In Aim 1, we will test the hypotheses that MMP and/or TIMP levels are altered in AL-CMP patients and are associated with more adverse structural remodeling.
In Aim 2, we will test the hypotheses that change in MMP and TIMP levels (between baseline and post-therapy) are associated with clinical outcomes, disease progression (as determined by diastolic dysfunction on echocardiography) and BNP levels. We will measure cardiac specific MMP and TIMP levels at baseline, immediately post-therapy and 3, 6, and 12 months after discharge from the hospital and during periods of clinical decompensation that require hospitalization. These studies will provide new understanding into the pathophysiology of light chain deposition in systemic amyloidosis featuring cardiac involvement. Extracellular matrix proteolytic activation may play an important role in the functional and clinical manifestations of cardiac involvement and allow for future directed therapeutic interventions.

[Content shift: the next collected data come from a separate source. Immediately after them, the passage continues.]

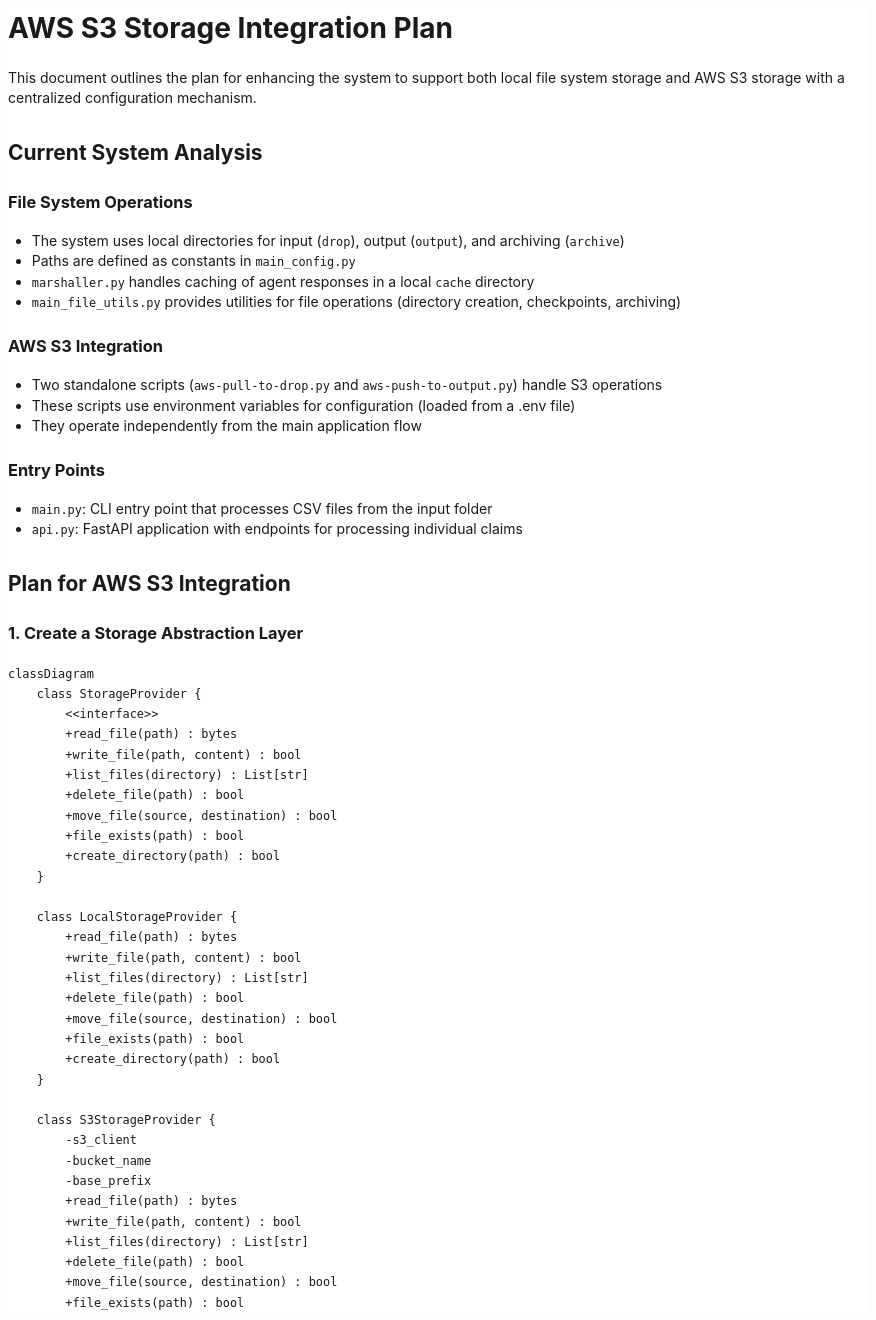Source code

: # AWS S3 Storage Integration Plan

This document outlines the plan for enhancing the system to support both local file system storage and AWS S3 storage with a centralized configuration mechanism.

## Current System Analysis

### File System Operations
- The system uses local directories for input (`drop`), output (`output`), and archiving (`archive`)
- Paths are defined as constants in `main_config.py`
- `marshaller.py` handles caching of agent responses in a local `cache` directory
- `main_file_utils.py` provides utilities for file operations (directory creation, checkpoints, archiving)

### AWS S3 Integration
- Two standalone scripts (`aws-pull-to-drop.py` and `aws-push-to-output.py`) handle S3 operations
- These scripts use environment variables for configuration (loaded from a .env file)
- They operate independently from the main application flow

### Entry Points
- `main.py`: CLI entry point that processes CSV files from the input folder
- `api.py`: FastAPI application with endpoints for processing individual claims

## Plan for AWS S3 Integration

### 1. Create a Storage Abstraction Layer

```mermaid
classDiagram
    class StorageProvider {
        <<interface>>
        +read_file(path) : bytes
        +write_file(path, content) : bool
        +list_files(directory) : List[str]
        +delete_file(path) : bool
        +move_file(source, destination) : bool
        +file_exists(path) : bool
        +create_directory(path) : bool
    }
    
    class LocalStorageProvider {
        +read_file(path) : bytes
        +write_file(path, content) : bool
        +list_files(directory) : List[str]
        +delete_file(path) : bool
        +move_file(source, destination) : bool
        +file_exists(path) : bool
        +create_directory(path) : bool
    }
    
    class S3StorageProvider {
        -s3_client
        -bucket_name
        -base_prefix
        +read_file(path) : bytes
        +write_file(path, content) : bool
        +list_files(directory) : List[str]
        +delete_file(path) : bool
        +move_file(source, destination) : bool
        +file_exists(path) : bool
```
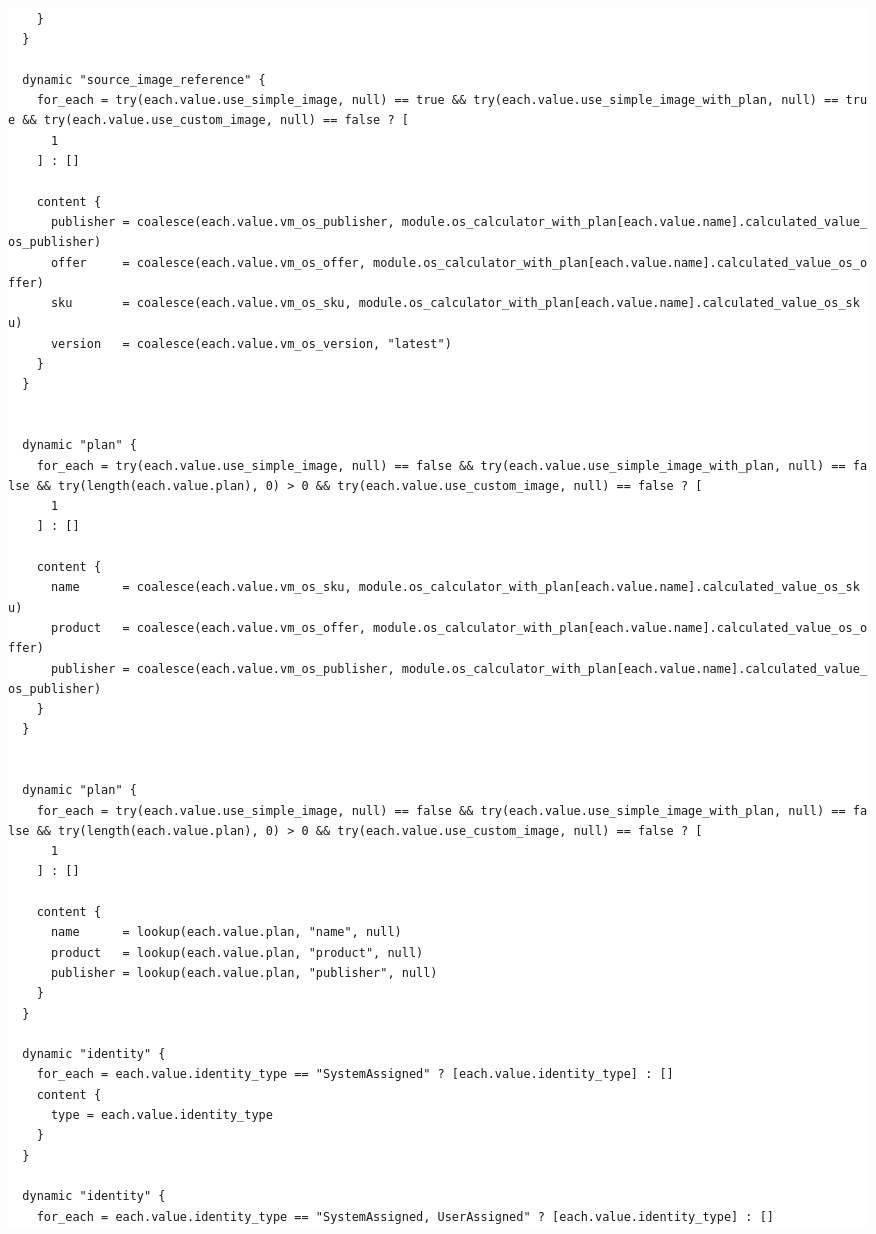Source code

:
 ```hcl
    }
  }

  dynamic "source_image_reference" {
    for_each = try(each.value.use_simple_image, null) == true && try(each.value.use_simple_image_with_plan, null) == true && try(each.value.use_custom_image, null) == false ? [
      1
    ] : []

    content {
      publisher = coalesce(each.value.vm_os_publisher, module.os_calculator_with_plan[each.value.name].calculated_value_os_publisher)
      offer     = coalesce(each.value.vm_os_offer, module.os_calculator_with_plan[each.value.name].calculated_value_os_offer)
      sku       = coalesce(each.value.vm_os_sku, module.os_calculator_with_plan[each.value.name].calculated_value_os_sku)
      version   = coalesce(each.value.vm_os_version, "latest")
    }
  }


  dynamic "plan" {
    for_each = try(each.value.use_simple_image, null) == false && try(each.value.use_simple_image_with_plan, null) == false && try(length(each.value.plan), 0) > 0 && try(each.value.use_custom_image, null) == false ? [
      1
    ] : []

    content {
      name      = coalesce(each.value.vm_os_sku, module.os_calculator_with_plan[each.value.name].calculated_value_os_sku)
      product   = coalesce(each.value.vm_os_offer, module.os_calculator_with_plan[each.value.name].calculated_value_os_offer)
      publisher = coalesce(each.value.vm_os_publisher, module.os_calculator_with_plan[each.value.name].calculated_value_os_publisher)
    }
  }


  dynamic "plan" {
    for_each = try(each.value.use_simple_image, null) == false && try(each.value.use_simple_image_with_plan, null) == false && try(length(each.value.plan), 0) > 0 && try(each.value.use_custom_image, null) == false ? [
      1
    ] : []

    content {
      name      = lookup(each.value.plan, "name", null)
      product   = lookup(each.value.plan, "product", null)
      publisher = lookup(each.value.plan, "publisher", null)
    }
  }

  dynamic "identity" {
    for_each = each.value.identity_type == "SystemAssigned" ? [each.value.identity_type] : []
    content {
      type = each.value.identity_type
    }
  }

  dynamic "identity" {
    for_each = each.value.identity_type == "SystemAssigned, UserAssigned" ? [each.value.identity_type] : []
```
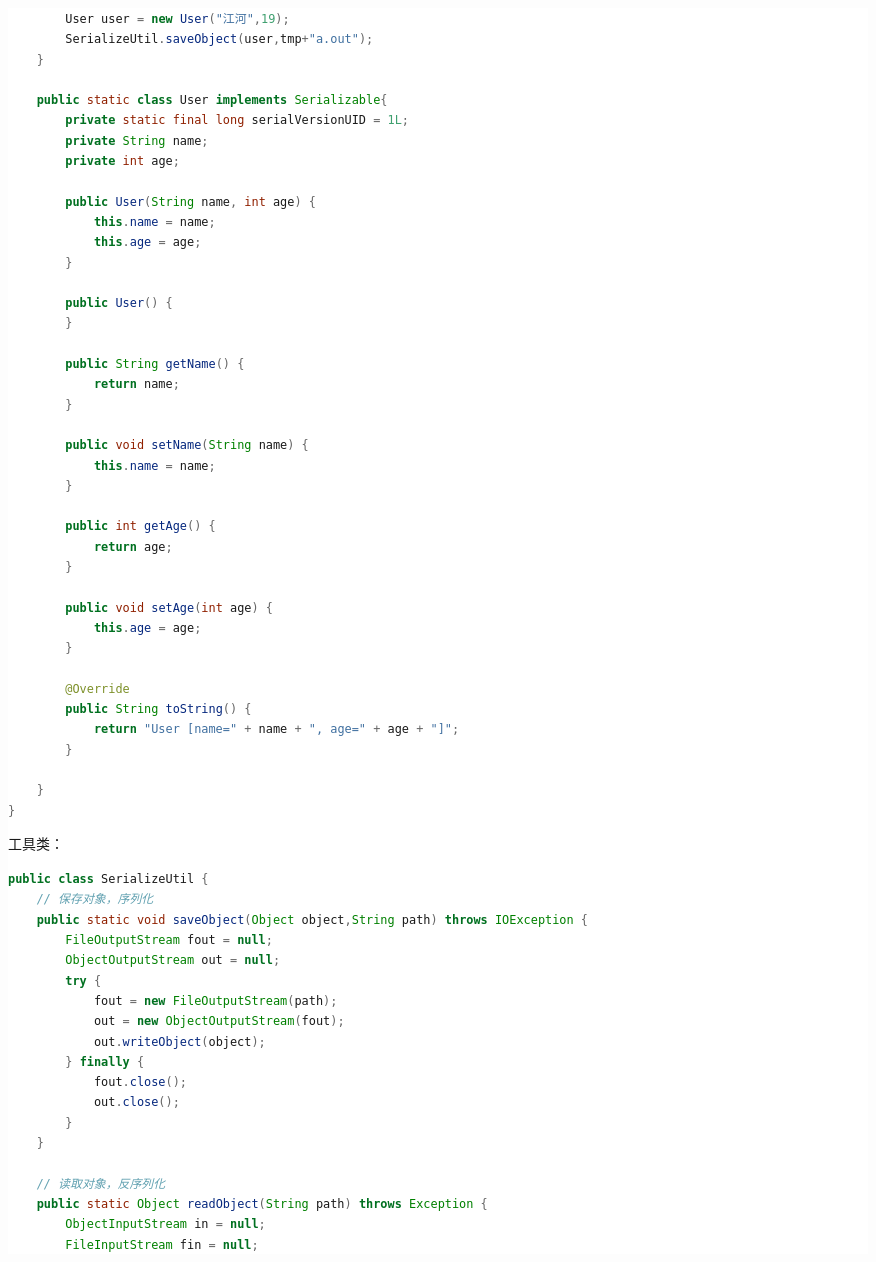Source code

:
```java
        User user = new User("江河",19);
        SerializeUtil.saveObject(user,tmp+"a.out");
    }

    public static class User implements Serializable{
        private static final long serialVersionUID = 1L;
        private String name;
        private int age;

        public User(String name, int age) {
            this.name = name;
            this.age = age;
        }

        public User() {
        }

        public String getName() {
            return name;
        }

        public void setName(String name) {
            this.name = name;
        }

        public int getAge() {
            return age;
        }

        public void setAge(int age) {
            this.age = age;
        }

        @Override
        public String toString() {
            return "User [name=" + name + ", age=" + age + "]";
        }

    }
}
```

工具类：

```java
public class SerializeUtil {
    // 保存对象，序列化
    public static void saveObject(Object object,String path) throws IOException {
        FileOutputStream fout = null;
        ObjectOutputStream out = null;
        try {
            fout = new FileOutputStream(path);
            out = new ObjectOutputStream(fout);
            out.writeObject(object);
        } finally {
            fout.close();
            out.close();
        }
    }

    // 读取对象，反序列化
    public static Object readObject(String path) throws Exception {
        ObjectInputStream in = null;
        FileInputStream fin = null;
```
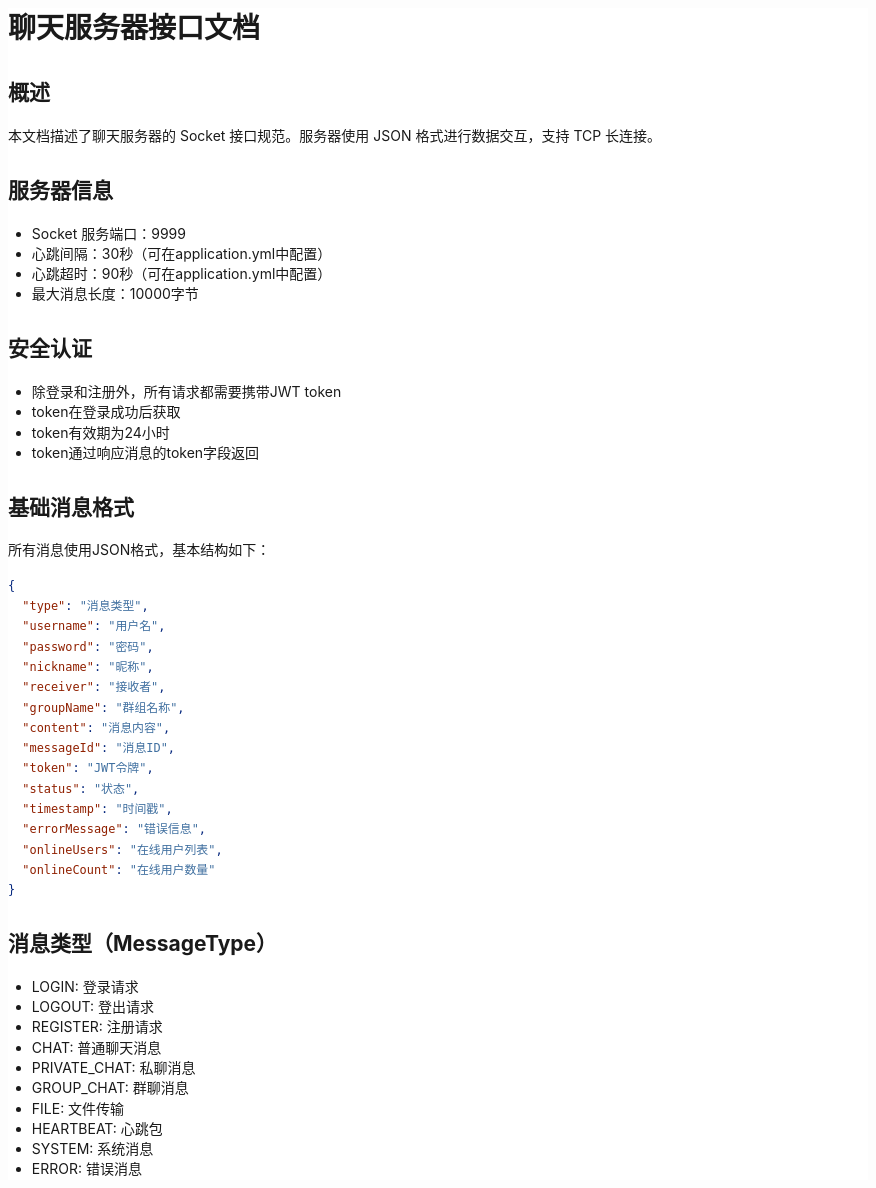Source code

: # 聊天服务器接口文档

## 概述
本文档描述了聊天服务器的 Socket 接口规范。服务器使用 JSON 格式进行数据交互，支持 TCP 长连接。

## 服务器信息
- Socket 服务端口：9999
- 心跳间隔：30秒（可在application.yml中配置）
- 心跳超时：90秒（可在application.yml中配置）
- 最大消息长度：10000字节

## 安全认证
- 除登录和注册外，所有请求都需要携带JWT token
- token在登录成功后获取
- token有效期为24小时
- token通过响应消息的token字段返回

## 基础消息格式
所有消息使用JSON格式，基本结构如下：

```json
{
  "type": "消息类型",
  "username": "用户名",
  "password": "密码",
  "nickname": "昵称",
  "receiver": "接收者",
  "groupName": "群组名称",
  "content": "消息内容",
  "messageId": "消息ID",
  "token": "JWT令牌",
  "status": "状态",
  "timestamp": "时间戳",
  "errorMessage": "错误信息",
  "onlineUsers": "在线用户列表",
  "onlineCount": "在线用户数量"
}
```

## 消息类型（MessageType）
- LOGIN: 登录请求
- LOGOUT: 登出请求
- REGISTER: 注册请求
- CHAT: 普通聊天消息
- PRIVATE_CHAT: 私聊消息
- GROUP_CHAT: 群聊消息
- FILE: 文件传输
- HEARTBEAT: 心跳包
- SYSTEM: 系统消息
- ERROR: 错误消息
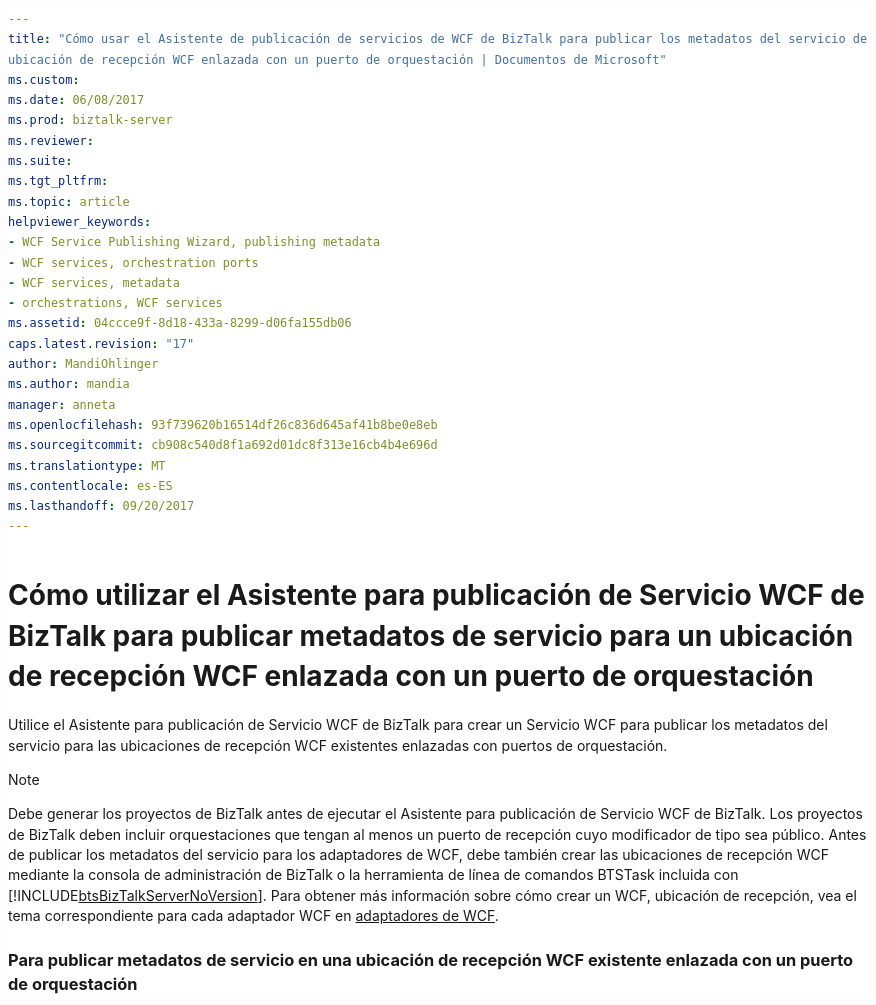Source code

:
 ```yaml
---
title: "Cómo usar el Asistente de publicación de servicios de WCF de BizTalk para publicar los metadatos del servicio de ubicación de recepción WCF enlazada con un puerto de orquestación | Documentos de Microsoft"
ms.custom: 
ms.date: 06/08/2017
ms.prod: biztalk-server
ms.reviewer: 
ms.suite: 
ms.tgt_pltfrm: 
ms.topic: article
helpviewer_keywords:
- WCF Service Publishing Wizard, publishing metadata
- WCF services, orchestration ports
- WCF services, metadata
- orchestrations, WCF services
ms.assetid: 04ccce9f-8d18-433a-8299-d06fa155db06
caps.latest.revision: "17"
author: MandiOhlinger
ms.author: mandia
manager: anneta
ms.openlocfilehash: 93f739620b16514df26c836d645af41b8be0e8eb
ms.sourcegitcommit: cb908c540d8f1a692d01dc8f313e16cb4b4e696d
ms.translationtype: MT
ms.contentlocale: es-ES
ms.lasthandoff: 09/20/2017
---
```

# <a name="how-to-use-the-biztalk-wcf-service-publishing-wizard-to-publish-service-metadata-for-a-wcf-receive-location-bound-to-an-orchestration-port"></a>Cómo utilizar el Asistente para publicación de Servicio WCF de BizTalk para publicar metadatos de servicio para un ubicación de recepción WCF enlazada con un puerto de orquestación
Utilice el Asistente para publicación de Servicio WCF de BizTalk para crear un Servicio WCF para publicar los metadatos del servicio para las ubicaciones de recepción WCF existentes enlazadas con puertos de orquestación.  
  
> [!NOTE]
>  Debe generar los proyectos de BizTalk antes de ejecutar el Asistente para publicación de Servicio WCF de BizTalk. Los proyectos de BizTalk deben incluir orquestaciones que tengan al menos un puerto de recepción cuyo modificador de tipo sea público. Antes de publicar los metadatos del servicio para los adaptadores de WCF, debe también crear las ubicaciones de recepción WCF mediante la consola de administración de BizTalk o la herramienta de línea de comandos BTSTask incluida con [!INCLUDE[btsBizTalkServerNoVersion](../includes/btsbiztalkservernoversion-md.md)]. Para obtener más información sobre cómo crear un WCF, ubicación de recepción, vea el tema correspondiente para cada adaptador WCF en [adaptadores de WCF](../core/wcf-adapters.md).  
  
### <a name="to-publish-service-metadata-for-an-existing-wcf-receive-location-bound-to-an-orchestration-port"></a>Para publicar metadatos de servicio en una ubicación de recepción WCF existente enlazada con un puerto de orquestación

Systemic amyloidosis is a rare disease that affects many organ systems, the most devastating and lethal of which is cardiac involvement. Cardiac involvement and its resultant dysfunction is the least understood aspect of amyloid pathophysiology, therefore improved detection and treatment is needed. In response to statements from the U.S. House of Representatives Appropriations Committee on the need for additional research in amyloidosis, the Office of Rare Diseases (NIH) sponsored a workshop and is promoting amyloidosis-related grants and as a result amyloidosis is considered to be a high priority for research in the field.